Ho imparato da una dolorosa esperienza
Una madre australiana narra come, dopo il fallimento del suo matrimonio, volle provare qualcosa di diverso
SONO vissuta quasi tre anni con un uomo che non era mio marito. I risultati? Posso dire in tutta onestà che, emotivamente e psicologicamente, sono stati i tre peggiori anni della mia vita.
Iniziammo la nostra relazione con la stessa idea che oggi hanno quasi tutti, cioè: ‘Il gatto scottato teme l’acqua fredda’ e: ‘Bisogna viverci con una persona per conoscerla’. Pensavo che, se le cose non andavano bene, sarebbe stato facile troncare la relazione senza dover passare attraverso il tribunale dei divorzi.
L’insicurezza causa problemi
Ma sono proprio quei pensieri a causare problemi.
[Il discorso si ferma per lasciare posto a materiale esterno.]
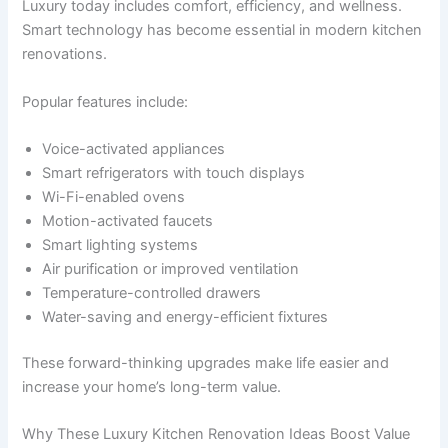
Luxury today includes comfort, efficiency, and wellness.
Smart technology has become essential in modern kitchen
renovations.
Popular features include:
Voice-activated appliances
Smart refrigerators with touch displays
Wi-Fi-enabled ovens
Motion-activated faucets
Smart lighting systems
Air purification or improved ventilation
Temperature-controlled drawers
Water-saving and energy-efficient fixtures
These forward-thinking upgrades make life easier and
increase your home’s long-term value.
Why These Luxury Kitchen Renovation Ideas Boost Value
Sin dall’inizio nasce un senso di incertezza. Come ci si può sentire sicuri quando non si sa se fra un anno, o anche fra un mese, l’altro sarà ancora con te?
L’unione consensuale ha un sapore così temporaneo. C’è l’onnipresente paura che compaia una terza persona all’orizzonte e che altrettanto facilmente si sia abbandonati per lei. L’orribile e deleterio sentimento della gelosia è sempre lì, pronto a esplodere.
Altri problemi
Si è sempre tesi. Non ci si può mai rilassare, e si è sempre sul chi va là per timore di dire o fare qualcosa che allontani l’altro. E la paura c’è, perché le discussioni finiscono quasi sempre con un ricatto morale da parte di uno dei due che dice: ‘Me ne vado’.
Mi sentivo imbarazzata e ferita nell’amor proprio ogni volta che per ragioni burocratiche, il che accadeva molto spesso, dovevo spiegare che ero unita consensualmente. Avrei voluto disperatamente spiegare che non ero un’immorale, che non ero il tipo di donna che svolazza da un uomo all’altro. Ma, naturalmente, ero immorale, sia che stessi con uno o con più uomini, e avevo un grande conflitto di coscienza.
Cominciai anche ad avere problemi psicologici. Si manifestarono con depressione, senso di indegnità e, alla fine, di autodistruzione. Anche ora che sono passati cinque anni da quando la relazione è finita, mi sento così imbarazzata e sporca che vorrei cancellare una volta per sempre i ricordi dalla mia mente. Ma non posso, perché, come dice il Creatore, ‘mietiamo quello che seminiamo’. C’è qualcosa che me lo ricorda tutti i giorni, il bambino nato da quell’ultima unione.
Oltre a ciò, quando nacque, per amor suo feci cambiare il mio nome con quello di suo padre. Pensavo di proteggere contro qualsiasi pregiudizio sia lui che i due bambini avuti dal primo matrimonio. Sembra che io sia stata sposata due volte. Ma serve solo a farmi sentire disonesta ogni volta che mi chiamano con quel nome.
Pensando al passato
Guardando indietro mi rendo conto di non avere danneggiato solo la mia reputazione, ma anche quella dei miei tre figli. Li misi in una posizione che li esponeva alle critiche dei compagni di scuola, tutto per colpa della condotta della loro madre, qualcosa che, naturalmente, non potevano negare. Devono essersi vergognati anche loro.